Société

Côte d’Ivoire :” non au terrorisme estudiantin ! La Fesci doit se ressaisir ” (Gnamien Konan)

Par Charles Kouassi16 mars 2015

AFRIKIPRESSE -Bouaké . Lors de sa rencontre avec les étudiants de l’Université Alassane Ouattara de Bouaké à la salle décanat, Jeudi 12 mars dernier , le ministre de l’enseignement supérieur et de la recherche scientifique, Gnamien Konan a échappé à un lynchage organisé par un groupe d’étudiants ”extrémistes et hostiles” à toutes réformes au niveau universitaire, notamment les frais d’inscription.

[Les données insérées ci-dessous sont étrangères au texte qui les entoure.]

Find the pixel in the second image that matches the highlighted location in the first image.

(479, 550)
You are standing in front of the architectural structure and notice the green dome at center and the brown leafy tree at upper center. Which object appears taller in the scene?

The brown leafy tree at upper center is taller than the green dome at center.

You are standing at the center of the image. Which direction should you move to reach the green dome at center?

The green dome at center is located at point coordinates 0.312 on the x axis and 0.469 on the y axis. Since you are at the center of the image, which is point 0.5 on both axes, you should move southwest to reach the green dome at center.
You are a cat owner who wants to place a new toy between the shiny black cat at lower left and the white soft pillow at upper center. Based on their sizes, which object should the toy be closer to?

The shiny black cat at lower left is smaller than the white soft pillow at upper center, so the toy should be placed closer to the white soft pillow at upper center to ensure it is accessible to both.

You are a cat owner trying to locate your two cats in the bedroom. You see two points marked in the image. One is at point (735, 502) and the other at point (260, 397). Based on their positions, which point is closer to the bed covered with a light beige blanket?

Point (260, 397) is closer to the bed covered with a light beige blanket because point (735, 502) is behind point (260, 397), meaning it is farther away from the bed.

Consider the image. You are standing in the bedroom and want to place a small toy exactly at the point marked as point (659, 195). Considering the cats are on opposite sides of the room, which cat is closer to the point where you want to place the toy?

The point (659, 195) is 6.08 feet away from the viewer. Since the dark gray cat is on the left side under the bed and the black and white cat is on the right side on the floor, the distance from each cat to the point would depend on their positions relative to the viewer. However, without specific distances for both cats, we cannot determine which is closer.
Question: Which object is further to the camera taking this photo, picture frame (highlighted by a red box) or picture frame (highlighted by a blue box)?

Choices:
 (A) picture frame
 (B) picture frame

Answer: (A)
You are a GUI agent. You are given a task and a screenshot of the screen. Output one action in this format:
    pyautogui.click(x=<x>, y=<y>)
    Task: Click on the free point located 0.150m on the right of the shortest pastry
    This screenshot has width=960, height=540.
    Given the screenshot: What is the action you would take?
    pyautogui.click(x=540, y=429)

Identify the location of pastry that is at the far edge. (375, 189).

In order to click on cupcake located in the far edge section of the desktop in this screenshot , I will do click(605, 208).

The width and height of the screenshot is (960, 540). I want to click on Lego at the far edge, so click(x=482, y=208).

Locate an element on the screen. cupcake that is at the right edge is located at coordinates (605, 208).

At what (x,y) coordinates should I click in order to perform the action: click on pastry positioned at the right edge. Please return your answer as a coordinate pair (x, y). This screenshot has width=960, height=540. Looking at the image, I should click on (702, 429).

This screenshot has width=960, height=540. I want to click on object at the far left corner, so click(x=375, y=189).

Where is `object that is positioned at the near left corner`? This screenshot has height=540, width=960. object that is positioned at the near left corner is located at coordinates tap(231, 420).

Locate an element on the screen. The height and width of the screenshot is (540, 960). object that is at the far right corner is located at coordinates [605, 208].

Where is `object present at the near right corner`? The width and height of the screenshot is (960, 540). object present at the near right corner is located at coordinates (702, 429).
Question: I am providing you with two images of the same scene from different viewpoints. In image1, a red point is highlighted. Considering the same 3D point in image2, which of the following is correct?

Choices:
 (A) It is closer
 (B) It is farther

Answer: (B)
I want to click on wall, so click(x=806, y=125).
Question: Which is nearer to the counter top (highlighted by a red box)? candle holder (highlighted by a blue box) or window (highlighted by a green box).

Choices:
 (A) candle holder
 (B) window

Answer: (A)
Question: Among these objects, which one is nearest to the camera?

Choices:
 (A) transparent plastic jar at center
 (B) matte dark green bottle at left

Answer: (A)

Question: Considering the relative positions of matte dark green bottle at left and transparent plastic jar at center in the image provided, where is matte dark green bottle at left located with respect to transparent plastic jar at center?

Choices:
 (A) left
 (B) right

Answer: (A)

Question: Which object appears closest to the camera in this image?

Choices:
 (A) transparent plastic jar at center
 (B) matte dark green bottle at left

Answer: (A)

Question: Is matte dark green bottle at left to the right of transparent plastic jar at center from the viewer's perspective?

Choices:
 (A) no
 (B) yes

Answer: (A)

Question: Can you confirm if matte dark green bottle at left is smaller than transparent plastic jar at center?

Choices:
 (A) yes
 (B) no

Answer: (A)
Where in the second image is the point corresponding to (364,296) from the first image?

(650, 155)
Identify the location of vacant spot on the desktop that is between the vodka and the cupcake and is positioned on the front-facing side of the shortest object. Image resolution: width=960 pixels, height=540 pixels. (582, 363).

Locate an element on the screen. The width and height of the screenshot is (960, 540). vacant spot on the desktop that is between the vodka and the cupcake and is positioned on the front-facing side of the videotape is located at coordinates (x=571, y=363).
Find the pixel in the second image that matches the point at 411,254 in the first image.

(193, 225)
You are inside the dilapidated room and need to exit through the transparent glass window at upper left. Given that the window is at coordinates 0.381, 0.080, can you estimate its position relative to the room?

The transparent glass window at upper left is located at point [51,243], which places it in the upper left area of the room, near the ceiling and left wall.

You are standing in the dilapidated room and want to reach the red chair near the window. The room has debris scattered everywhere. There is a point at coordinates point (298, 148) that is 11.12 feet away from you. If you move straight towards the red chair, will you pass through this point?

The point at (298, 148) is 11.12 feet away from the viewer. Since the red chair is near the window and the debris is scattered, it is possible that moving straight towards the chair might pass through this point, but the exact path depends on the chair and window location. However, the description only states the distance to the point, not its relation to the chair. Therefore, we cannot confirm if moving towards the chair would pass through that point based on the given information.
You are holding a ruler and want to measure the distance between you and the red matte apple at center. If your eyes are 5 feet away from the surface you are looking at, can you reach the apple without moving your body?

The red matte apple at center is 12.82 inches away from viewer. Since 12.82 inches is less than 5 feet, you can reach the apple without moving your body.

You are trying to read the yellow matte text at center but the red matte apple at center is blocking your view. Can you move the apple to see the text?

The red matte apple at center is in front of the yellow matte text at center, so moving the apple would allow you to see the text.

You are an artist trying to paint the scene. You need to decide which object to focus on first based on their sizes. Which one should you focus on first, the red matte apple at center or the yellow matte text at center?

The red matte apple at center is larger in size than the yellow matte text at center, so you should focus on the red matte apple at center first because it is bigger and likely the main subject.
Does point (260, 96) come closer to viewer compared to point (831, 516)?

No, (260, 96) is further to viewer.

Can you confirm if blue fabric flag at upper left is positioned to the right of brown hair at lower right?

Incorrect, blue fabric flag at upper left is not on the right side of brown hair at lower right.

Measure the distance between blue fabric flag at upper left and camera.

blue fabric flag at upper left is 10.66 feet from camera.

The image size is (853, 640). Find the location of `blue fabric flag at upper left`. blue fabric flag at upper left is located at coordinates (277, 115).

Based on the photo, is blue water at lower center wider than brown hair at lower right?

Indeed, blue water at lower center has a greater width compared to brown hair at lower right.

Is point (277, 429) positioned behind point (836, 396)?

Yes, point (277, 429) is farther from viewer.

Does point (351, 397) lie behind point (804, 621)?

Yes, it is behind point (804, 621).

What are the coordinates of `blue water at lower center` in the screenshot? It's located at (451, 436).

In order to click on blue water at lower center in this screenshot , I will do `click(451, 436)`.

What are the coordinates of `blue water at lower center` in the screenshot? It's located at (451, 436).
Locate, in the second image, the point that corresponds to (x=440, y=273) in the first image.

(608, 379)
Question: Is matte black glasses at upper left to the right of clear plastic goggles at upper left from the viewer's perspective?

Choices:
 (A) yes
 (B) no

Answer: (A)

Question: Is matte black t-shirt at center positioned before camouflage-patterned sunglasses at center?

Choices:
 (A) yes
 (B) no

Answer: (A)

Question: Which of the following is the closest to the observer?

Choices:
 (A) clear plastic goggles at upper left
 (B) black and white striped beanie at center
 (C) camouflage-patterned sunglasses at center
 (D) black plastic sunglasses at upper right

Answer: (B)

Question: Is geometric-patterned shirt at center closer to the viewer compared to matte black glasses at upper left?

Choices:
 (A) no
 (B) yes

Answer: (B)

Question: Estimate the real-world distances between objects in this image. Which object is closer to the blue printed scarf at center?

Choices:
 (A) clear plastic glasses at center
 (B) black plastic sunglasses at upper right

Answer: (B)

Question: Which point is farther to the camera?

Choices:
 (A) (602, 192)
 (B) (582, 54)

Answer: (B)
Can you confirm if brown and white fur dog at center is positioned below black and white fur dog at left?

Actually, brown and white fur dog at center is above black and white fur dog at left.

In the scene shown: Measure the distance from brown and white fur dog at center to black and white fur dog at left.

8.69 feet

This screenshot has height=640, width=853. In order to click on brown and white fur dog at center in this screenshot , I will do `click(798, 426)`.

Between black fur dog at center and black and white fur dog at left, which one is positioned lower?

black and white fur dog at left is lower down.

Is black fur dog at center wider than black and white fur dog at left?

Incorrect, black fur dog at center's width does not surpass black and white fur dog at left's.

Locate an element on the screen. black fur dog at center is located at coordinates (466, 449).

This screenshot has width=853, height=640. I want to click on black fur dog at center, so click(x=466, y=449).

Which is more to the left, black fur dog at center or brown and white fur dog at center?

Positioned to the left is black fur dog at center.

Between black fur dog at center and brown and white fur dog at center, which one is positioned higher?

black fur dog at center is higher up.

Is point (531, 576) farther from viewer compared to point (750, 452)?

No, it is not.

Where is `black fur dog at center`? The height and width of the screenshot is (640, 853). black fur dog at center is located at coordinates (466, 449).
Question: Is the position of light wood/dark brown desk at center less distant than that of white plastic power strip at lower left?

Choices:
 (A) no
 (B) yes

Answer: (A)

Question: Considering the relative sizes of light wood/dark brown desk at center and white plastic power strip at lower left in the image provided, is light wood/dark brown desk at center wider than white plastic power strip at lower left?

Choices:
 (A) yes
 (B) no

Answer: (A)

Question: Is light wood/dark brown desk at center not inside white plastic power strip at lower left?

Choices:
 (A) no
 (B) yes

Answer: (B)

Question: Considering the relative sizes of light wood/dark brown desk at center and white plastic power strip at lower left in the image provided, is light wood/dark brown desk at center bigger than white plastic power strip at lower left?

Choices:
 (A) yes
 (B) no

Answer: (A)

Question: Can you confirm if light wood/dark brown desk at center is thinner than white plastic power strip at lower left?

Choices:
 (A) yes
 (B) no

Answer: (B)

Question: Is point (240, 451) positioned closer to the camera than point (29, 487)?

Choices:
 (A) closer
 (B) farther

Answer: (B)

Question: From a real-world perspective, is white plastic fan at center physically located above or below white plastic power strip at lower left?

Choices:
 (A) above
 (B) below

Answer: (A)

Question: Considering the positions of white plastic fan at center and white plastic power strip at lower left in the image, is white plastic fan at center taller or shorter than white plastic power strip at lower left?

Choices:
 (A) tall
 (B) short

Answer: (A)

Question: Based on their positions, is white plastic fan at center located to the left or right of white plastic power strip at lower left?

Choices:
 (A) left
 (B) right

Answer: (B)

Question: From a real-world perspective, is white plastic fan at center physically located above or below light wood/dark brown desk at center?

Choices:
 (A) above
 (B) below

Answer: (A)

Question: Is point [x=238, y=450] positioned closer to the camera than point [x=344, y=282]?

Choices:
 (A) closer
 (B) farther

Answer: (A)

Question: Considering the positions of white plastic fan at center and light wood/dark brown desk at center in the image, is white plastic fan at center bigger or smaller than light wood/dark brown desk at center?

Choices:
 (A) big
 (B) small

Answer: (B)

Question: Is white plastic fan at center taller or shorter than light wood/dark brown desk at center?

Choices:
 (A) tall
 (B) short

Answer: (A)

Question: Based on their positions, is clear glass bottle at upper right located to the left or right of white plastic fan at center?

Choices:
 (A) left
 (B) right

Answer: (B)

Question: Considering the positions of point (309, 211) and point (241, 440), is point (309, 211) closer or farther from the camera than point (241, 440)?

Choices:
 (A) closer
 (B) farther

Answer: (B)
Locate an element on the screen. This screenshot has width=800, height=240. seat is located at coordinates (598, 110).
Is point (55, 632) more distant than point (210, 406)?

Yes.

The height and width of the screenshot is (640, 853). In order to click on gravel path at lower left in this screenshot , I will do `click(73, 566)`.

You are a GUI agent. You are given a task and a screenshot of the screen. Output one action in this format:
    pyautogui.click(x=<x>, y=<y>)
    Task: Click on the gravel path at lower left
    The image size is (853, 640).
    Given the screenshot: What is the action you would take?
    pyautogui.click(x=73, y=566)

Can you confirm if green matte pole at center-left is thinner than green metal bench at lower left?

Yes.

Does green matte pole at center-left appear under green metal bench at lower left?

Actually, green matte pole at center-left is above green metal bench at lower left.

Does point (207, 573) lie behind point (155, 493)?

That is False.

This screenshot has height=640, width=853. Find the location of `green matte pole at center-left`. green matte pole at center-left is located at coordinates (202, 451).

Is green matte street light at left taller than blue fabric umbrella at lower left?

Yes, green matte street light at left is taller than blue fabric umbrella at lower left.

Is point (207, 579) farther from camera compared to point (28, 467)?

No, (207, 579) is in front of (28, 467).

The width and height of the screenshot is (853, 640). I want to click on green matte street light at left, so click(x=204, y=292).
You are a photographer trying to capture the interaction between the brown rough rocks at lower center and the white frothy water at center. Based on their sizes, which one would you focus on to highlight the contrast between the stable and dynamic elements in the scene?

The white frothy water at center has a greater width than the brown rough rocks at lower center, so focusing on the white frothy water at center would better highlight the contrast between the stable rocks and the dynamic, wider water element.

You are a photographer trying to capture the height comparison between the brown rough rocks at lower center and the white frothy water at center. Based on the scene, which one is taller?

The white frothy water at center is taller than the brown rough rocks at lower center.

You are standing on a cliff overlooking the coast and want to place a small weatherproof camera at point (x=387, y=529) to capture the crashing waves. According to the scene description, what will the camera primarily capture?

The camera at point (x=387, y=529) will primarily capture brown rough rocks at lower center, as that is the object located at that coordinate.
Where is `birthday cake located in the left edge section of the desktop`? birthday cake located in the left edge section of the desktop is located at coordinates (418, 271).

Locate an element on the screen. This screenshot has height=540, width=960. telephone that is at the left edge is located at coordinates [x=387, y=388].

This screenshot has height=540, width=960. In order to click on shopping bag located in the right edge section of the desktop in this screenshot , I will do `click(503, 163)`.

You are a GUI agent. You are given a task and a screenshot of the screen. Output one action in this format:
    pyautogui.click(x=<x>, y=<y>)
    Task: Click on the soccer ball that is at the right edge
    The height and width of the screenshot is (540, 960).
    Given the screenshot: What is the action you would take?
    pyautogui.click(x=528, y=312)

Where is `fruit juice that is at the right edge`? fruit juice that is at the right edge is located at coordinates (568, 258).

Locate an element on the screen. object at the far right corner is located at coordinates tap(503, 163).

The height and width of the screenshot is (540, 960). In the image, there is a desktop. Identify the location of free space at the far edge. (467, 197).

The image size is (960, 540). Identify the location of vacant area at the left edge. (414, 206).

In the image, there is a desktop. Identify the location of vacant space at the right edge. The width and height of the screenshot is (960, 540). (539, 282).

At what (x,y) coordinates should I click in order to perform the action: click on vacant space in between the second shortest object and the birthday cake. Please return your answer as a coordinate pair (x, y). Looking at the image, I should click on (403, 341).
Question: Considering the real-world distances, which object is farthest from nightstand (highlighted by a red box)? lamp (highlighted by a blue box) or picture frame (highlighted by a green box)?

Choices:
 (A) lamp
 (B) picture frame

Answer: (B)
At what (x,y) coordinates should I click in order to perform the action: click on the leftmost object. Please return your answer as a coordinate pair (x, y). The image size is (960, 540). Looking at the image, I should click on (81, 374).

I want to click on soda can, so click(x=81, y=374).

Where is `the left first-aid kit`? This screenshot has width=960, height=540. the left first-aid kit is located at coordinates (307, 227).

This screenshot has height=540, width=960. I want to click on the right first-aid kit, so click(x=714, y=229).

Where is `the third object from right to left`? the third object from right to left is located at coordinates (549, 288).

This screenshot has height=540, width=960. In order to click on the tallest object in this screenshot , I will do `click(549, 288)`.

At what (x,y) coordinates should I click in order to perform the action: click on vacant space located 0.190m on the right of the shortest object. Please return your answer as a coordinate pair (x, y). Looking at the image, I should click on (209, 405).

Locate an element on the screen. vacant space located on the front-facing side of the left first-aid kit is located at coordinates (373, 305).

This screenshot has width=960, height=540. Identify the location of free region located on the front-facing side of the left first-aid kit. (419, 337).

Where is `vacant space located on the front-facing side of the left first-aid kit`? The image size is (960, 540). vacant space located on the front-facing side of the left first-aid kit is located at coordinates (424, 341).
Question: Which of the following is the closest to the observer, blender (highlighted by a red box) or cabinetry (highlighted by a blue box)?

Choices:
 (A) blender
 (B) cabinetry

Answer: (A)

Le ministre s’était offusqué de la réaction des responsables de la FESCI qu’il avait accusés de mener cette action. Au cours des échanges, Gnamien Konan avait déclaré avoir pris acte des revendications de ceux-ci, tout en les rassurant que la violence ne sera pas pardonnée sur les universités ivoiriennes. « Les actes posés par la FESCI depuis sa création n’honorent pas nos universités. La FESCI est une menace pour leurs camarades étudiants et nous ne pouvons pas permettre qu’une telle organisation existe toujours dans nos universités. À cause de leur manière de traiter leurs camarades dans les campus, les cités ne peuvent pas ouvrir tant la barbarie d’une telle association syndicale d’étudiant menaces nos universités. Vous êtes appelés à diriger plus tard et vous serez rattrapés par votre passé. Soyez des exemples de la Côte d’Ivoire émergente. Vos méthodes depuis la création de votre syndicat ne sont pas exemplaires à nos yeux. J’ai pris acte de vos doléances, et je les transmettrai au conseil des ministres pour discussions. Mais, d’ores et déjà, sachez que la comparaison entre la Côte d’Ivoire des années 60 et la Côte d’Ivoire d’aujourd’hui, en matière de coût des investissements, relève tout simplement de l’utopie et même de la démagogie. Le gouvernement ne laissera jamais prospérer le terrorisme estudiantin qui pointe du nez sous l’influence de certaines forces occultes qui n’ont pas intérêt à ce que l’Université publique de la Côte d’Ivoire retrouve ses lettres de noblesse. Fini le temps de la violence dans nos campus! La FESCI doit se ressaisir», a claironné le ministre Gnamien Konan qui a par ailleurs, exhorté les étudiants à s’inscrire résolument dans la formation, la discipline et le respect des institutions de la République.